Oh come on. it isn’t a choice between one wooden toy and a load of plastic shit and we all know that.

Again, the one issue doesn’t excuse the other. We have to find a way through.

Danglinglights · 13/04/2025 13:24

I agree. I don’t know what the answer is. We are wrecking the planet aren’t we?

TiredEyesToday · 13/04/2025 13:27

ShockedandStunnedRepeatedly · 13/04/2025 13:21

So what is your suggestion for a solution? Some kind of action at a societal or national/global level?

Yes. I think- as with the climate crisis more broadly, which likes to pin the blame on individuals not turning off their white goods on standby, rather than the actual criminals, which are the oil
and gas companies- we have to look past individuals, for two reasons

  1. actually it won’t make THAT much difference unless you tackle the issue at source
  2. the entire socioeconomic system is constructed to make it nigh on impossible to live a sustainable life - or low consumption life- on a low/modest income

do I have The Answer? Not in detail. But broadly yes I think it needs international action and accord similar to attempts to establish fossil fuel targets that will have a meaningful impact on global temperature rise / climate breakdown - but sadly we all know how that’s gone, so I think unlikely to happen.

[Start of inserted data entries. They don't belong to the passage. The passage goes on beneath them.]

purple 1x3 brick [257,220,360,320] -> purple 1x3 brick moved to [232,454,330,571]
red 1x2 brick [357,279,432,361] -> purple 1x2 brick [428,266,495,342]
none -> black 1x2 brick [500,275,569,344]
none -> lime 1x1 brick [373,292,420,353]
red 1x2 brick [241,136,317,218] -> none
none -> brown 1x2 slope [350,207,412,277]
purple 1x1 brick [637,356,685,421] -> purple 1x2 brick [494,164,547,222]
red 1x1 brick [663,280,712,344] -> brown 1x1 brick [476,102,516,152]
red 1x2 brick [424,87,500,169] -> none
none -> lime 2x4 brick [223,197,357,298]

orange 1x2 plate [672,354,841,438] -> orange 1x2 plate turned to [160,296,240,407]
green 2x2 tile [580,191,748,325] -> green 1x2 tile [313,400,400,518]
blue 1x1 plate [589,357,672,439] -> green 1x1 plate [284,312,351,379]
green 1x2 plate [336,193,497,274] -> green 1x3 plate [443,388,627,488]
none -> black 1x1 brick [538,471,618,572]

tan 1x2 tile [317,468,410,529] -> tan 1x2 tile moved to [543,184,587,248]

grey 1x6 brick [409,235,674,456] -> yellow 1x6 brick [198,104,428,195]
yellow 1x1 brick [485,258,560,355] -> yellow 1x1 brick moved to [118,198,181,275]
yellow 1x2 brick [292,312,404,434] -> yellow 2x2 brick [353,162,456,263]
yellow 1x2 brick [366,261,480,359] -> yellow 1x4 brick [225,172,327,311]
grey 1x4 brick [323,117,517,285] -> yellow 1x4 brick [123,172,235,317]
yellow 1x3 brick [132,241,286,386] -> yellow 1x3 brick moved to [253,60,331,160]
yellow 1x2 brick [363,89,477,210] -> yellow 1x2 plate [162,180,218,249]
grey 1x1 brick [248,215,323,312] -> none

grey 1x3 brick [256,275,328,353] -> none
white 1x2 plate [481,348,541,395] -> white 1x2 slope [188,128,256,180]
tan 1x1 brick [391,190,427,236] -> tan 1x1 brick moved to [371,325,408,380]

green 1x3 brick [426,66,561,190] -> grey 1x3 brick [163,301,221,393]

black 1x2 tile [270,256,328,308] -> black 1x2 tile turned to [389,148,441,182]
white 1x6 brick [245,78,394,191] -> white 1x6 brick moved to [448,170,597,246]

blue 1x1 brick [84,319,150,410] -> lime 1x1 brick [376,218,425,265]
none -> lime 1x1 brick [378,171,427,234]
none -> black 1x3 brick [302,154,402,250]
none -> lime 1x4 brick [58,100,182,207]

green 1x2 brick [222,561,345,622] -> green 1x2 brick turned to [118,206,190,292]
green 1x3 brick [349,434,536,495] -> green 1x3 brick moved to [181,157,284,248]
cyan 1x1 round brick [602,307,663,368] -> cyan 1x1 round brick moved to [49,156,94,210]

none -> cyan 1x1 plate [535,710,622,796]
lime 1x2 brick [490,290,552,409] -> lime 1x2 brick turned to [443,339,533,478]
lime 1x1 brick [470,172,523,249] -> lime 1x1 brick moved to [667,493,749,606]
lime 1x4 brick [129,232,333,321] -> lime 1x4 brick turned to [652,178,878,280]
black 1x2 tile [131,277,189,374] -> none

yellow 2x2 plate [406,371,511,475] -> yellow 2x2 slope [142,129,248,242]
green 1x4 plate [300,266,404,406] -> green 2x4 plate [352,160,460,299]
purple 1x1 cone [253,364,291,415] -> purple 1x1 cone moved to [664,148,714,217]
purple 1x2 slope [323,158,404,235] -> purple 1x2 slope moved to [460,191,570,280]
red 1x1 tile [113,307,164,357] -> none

lovenaturegreen · 13/04/2025 13:27

Totally agree with this.
We’ve ’influencers’ encouraging consumerism, influencing shopping of fast fashion, sponsored products etc social media itself has a lot to answer for.

I try to buy second hand as much as I can (Vinted & FB marketplace) though it’s defeating when that itself can be more expensive than buying new on certain fast fashion sites.

Eco brands for cleaning and such also can be more expensive which again isn’t encouraging.

We’ve all a part to play but I do think companies and governments have a duty to do SO much better and take responsibility.

TiredEyesToday · 13/04/2025 13:28

ShockedandStunnedRepeatedly · 13/04/2025 13:23

Oh come on. it isn’t a choice between one wooden toy and a load of plastic shit and we all know that.

Again, the one issue doesn’t excuse the other. We have to find a way through.

Thank you for engaging in a proper, robust debate though! Feels like ye olde mumsnette!

ShockedandStunnedRepeatedly · 13/04/2025 13:28

Agreed - in the meantime though we need to try and tackle individual choices too … we are all contributing. All of us.